Onde está o valor do mundo?

Na esteira dos últimos acontecimentos políticos, fala-se agora em linguagem apocalíptica (ou pós): “o fim do Brasil”? Quer-se dizer que a economia irá entrar numa crise severa. A falta de informação generalizada do público comum (aqueles que se assustam com a grita do ‘Chicken Little’ e compartilham toda sorte de informações sem origem nem destino certo) explica porque a conta recai comumente no “governo”, esta entidade metapsíquica que incorpora-se na figura da atual e recém-reeleita presidenta. As pessoas ignoram fatos básicos sobre a economia de mercado, seus vícios e seus desvios. A cantilena já há muito ultrapassada de “auto-regulação” do mercado é repetida ad nauseam, sem que nem mesmo seus proponentes saibam enxergar 1 milímetro além de seu verniz fosco e falhado. Pois bem, para quem quiser um esclarecimento a mais sobre alguns dos mecanismos básicos da economia de mercado, posto o link para um texto do pensador Ladislau Dowbor, cujas idéias são permeadas pelo enfoque sistêmico e pela busca da sustentabilidade. Como ele mostra com facilidade, o atual capitalismo de mercado pode ser o que quiser, menos sustentável.
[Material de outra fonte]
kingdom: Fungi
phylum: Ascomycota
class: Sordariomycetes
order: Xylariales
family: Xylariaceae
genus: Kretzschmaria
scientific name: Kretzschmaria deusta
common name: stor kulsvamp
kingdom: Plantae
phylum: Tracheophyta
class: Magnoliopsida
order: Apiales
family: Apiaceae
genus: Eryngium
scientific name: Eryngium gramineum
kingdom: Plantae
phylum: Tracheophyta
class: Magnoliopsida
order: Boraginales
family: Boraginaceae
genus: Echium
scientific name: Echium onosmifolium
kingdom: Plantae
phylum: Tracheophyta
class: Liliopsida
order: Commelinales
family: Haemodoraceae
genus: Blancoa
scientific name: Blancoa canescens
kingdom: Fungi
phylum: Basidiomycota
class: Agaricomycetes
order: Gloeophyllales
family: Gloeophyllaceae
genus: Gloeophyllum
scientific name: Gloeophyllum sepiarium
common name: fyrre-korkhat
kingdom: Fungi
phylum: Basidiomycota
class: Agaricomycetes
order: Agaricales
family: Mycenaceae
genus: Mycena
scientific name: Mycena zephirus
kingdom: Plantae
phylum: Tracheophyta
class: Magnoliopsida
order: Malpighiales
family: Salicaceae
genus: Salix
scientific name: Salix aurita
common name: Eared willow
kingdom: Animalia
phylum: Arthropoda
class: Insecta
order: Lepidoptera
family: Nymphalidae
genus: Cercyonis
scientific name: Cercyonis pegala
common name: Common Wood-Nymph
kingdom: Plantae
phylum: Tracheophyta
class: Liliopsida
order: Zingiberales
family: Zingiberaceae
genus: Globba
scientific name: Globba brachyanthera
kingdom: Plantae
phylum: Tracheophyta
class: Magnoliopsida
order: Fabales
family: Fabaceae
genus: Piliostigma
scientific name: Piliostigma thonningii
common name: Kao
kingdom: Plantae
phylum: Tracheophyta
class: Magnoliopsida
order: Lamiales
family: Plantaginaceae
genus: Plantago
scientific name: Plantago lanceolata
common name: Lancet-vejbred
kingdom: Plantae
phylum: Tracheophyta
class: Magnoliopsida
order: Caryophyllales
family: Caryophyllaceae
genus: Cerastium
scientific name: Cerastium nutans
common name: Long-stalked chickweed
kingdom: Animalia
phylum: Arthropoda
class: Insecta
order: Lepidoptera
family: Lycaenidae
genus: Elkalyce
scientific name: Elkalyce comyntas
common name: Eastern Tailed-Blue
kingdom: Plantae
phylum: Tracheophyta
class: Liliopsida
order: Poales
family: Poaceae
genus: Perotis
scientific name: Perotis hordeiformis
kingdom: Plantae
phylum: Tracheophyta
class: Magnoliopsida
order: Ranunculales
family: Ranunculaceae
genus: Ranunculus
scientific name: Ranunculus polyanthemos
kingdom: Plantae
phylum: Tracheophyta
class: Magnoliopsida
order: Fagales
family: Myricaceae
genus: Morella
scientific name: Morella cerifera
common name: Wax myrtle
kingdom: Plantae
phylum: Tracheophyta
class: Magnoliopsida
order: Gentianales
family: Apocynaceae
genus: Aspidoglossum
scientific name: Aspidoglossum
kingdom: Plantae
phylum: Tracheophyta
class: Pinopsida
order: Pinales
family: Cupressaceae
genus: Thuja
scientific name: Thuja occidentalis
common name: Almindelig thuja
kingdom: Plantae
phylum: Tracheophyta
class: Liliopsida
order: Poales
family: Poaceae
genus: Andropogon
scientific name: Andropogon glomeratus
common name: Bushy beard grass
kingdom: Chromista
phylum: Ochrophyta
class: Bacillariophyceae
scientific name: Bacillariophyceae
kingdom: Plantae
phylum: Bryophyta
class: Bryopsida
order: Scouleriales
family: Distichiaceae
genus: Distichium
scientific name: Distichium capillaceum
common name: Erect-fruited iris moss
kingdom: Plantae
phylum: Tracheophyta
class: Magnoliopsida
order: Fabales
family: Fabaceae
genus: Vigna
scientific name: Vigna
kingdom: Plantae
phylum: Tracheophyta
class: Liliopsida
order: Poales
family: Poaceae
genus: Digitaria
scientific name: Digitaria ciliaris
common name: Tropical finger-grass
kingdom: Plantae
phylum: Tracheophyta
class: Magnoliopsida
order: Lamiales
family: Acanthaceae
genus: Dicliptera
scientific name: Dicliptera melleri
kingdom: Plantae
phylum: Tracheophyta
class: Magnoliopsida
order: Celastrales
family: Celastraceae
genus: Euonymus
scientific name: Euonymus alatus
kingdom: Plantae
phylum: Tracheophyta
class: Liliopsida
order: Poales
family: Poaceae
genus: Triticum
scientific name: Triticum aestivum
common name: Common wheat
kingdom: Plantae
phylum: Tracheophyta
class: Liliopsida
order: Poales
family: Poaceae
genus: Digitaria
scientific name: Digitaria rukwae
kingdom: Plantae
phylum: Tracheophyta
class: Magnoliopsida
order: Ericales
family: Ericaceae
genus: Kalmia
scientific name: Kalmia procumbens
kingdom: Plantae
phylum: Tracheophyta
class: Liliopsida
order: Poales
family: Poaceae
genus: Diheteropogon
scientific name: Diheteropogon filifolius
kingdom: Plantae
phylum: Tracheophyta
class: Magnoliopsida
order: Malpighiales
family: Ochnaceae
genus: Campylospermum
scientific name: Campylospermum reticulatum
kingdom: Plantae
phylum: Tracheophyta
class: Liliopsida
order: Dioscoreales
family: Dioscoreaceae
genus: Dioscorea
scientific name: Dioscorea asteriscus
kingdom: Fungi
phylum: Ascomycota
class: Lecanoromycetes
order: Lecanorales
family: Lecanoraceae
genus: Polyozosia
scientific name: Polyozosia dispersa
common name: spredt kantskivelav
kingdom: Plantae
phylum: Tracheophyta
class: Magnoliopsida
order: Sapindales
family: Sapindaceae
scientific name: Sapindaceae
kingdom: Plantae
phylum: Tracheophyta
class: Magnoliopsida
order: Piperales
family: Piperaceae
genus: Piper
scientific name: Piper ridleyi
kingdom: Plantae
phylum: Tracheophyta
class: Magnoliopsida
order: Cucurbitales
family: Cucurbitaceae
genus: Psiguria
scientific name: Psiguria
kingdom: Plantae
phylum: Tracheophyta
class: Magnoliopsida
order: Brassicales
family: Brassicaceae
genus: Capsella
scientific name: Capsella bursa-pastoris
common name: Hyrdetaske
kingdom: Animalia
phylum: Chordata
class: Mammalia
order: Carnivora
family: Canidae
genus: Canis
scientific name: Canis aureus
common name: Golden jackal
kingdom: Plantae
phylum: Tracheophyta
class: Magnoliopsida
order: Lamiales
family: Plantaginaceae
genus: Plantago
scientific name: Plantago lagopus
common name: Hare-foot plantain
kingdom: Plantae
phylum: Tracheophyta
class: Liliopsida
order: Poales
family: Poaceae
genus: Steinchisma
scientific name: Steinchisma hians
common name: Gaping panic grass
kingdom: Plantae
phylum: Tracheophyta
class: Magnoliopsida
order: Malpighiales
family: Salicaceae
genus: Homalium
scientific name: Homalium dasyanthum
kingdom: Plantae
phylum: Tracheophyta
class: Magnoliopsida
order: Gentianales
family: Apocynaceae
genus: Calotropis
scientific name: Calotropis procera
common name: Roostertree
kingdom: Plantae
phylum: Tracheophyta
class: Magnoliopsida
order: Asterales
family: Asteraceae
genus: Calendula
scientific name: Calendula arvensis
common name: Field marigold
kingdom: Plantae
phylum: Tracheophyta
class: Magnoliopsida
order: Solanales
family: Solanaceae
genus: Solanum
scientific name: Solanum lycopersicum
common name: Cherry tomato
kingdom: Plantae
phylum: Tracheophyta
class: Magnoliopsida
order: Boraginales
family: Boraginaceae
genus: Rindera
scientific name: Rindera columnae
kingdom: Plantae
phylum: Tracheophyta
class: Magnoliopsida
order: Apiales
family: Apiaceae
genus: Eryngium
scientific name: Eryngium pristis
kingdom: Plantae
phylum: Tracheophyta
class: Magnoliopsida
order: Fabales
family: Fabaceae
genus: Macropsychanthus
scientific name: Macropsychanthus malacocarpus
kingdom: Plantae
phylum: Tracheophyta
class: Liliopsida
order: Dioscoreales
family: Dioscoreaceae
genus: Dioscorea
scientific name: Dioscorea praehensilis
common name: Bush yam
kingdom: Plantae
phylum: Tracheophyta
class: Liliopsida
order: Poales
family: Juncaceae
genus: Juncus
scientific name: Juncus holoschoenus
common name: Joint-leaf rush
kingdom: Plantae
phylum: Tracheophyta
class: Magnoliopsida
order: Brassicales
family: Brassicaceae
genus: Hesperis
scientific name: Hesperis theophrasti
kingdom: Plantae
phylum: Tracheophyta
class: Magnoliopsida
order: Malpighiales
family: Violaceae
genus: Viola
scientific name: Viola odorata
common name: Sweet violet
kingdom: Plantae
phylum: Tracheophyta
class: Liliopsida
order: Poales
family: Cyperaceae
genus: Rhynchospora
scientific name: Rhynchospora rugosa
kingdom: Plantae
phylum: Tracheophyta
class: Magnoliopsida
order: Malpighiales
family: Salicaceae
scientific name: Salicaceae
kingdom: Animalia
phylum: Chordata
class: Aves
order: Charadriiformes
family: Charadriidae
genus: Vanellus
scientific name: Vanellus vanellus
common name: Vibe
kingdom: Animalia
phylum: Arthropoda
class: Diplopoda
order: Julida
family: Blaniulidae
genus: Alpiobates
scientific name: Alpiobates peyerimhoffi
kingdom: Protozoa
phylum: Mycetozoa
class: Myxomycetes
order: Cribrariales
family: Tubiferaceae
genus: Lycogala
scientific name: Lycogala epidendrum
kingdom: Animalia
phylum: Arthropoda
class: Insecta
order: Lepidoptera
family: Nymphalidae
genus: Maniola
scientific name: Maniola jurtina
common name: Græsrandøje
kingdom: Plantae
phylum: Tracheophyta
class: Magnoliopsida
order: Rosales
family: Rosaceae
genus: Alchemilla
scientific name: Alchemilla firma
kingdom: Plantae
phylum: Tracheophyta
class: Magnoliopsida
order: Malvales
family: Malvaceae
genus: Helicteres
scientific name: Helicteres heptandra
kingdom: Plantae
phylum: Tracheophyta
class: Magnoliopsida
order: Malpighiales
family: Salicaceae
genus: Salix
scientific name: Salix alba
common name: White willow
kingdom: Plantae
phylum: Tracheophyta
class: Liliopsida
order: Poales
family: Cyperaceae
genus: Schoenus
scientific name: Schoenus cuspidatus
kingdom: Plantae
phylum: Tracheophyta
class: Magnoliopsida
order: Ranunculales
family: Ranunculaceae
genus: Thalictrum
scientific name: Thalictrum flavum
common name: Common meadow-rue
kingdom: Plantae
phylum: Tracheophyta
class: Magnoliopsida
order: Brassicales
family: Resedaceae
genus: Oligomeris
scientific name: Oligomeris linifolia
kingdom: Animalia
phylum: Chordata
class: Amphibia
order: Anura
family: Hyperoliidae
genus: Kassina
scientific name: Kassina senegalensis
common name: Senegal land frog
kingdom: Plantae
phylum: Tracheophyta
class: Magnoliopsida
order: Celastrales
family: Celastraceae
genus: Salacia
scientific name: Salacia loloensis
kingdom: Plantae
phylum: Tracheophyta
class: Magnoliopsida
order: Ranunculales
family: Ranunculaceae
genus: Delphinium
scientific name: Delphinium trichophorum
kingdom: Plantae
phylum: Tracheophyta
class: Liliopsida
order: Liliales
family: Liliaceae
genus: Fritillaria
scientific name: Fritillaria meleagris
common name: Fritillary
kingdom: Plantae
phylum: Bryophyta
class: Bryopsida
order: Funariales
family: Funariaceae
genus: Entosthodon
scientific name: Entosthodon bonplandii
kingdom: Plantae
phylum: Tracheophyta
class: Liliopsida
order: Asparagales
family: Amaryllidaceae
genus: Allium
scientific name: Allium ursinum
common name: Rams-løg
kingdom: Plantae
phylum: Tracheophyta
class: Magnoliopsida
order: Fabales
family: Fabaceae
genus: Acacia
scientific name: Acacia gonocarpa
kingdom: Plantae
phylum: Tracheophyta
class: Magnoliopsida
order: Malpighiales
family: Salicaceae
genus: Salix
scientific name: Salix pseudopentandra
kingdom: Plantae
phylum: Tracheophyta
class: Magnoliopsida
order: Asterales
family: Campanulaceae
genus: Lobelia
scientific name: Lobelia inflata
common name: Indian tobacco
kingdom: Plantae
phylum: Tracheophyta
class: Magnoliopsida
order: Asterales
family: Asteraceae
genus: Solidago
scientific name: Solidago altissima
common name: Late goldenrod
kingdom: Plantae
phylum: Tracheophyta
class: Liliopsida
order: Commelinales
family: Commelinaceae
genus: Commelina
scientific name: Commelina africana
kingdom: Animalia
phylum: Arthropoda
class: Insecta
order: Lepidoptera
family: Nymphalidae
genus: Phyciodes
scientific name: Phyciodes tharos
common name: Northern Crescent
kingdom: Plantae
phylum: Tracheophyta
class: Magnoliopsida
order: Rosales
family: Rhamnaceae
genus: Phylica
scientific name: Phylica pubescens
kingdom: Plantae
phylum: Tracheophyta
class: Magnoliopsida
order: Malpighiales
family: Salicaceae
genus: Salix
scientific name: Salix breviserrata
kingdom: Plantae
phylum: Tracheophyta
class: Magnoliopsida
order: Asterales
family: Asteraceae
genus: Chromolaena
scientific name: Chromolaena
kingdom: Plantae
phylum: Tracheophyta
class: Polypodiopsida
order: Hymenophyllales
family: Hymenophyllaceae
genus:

Basta falar sobre o fato de que cerca de uma centena e meia de empresas, na maioria financeiras, controlam a maior parte do dinheiro em “circulação” do planeta. A palavra “circulação” precisa vir entre aspas pois o texto nos revela, ainda, a partir de uma reportagem da The Economist, que 1/3 do capital do planeta está “represado” em paraísos fiscais, cerca de 20 trilhões de dólares. Este montante não está participando de um “mercado livre” e, logo, não pode ser subscrito à nenhuma forma de “auto-regulação”, mas tão-somente à especulação pura e simples. Podemos concluir com facilidade que os interesses de um grupo bem restrito controlam a maior parte dos bens (do valor) do mundo. Então, onde está o valor do mundo? Segundo nos esclarece Dowbor, ele está “sequestrado”, alienado da humanidade que, efetivamente, produz esta riqueza. Ou seja, para todos os fins, de uma forma global, o sistema capitalista “abduz” de um terço a metade de tudo que produzimos, que fica sobre o controle de um pequeno grupo de indivíduos que, efetivamente, se apropria disso. Tal fato é vários graus de magnitude mais importante e profundo que o antigo conceito de “mais-valia” de Marx. Trata-se de uma verdadeira “super-valia”. Uma concentração de valor efetivo desta magnitude num sistema como o atual, defende Dowbor, dificilmente é compatível com a sustentabilidade que será necessária para assegurar o futuro da humanidade.

O remédio sugerido por Dowbor não é nenhuma revolução, ele não tem idéias reformadoras nem revolucionárias. Ele prescreve que o próprio corpo produtivo da economia, o empresariado, além dos governos, em sua função regulatória, “resgatem” o montante de recursos aprisionados à margem do corpus da economia de mercado. O método que ele advoga é um intervencionismo seletivo, “racionalizando” as cargas de juros e tributária, de forma a romper o ciclo vicioso especulativo e anti-produtivo. As idéias de Dowbor alimentam-se dos estudos investigativos do economista James S. Henry, do jornalista Joshua Schneyaer e da especialista em redes Stefania Vitali para nos dar um panorama da profunda “distorção sistêmica”, como ele chama, da economia global. Num mundo globalizado em crise, concluo, somente nos resta uma alternativa como espécie: evoluir e adaptar-mo-nos (isso vai necessariamente significar alterar profundamente a economia de mercado capitalista) ou fenecer.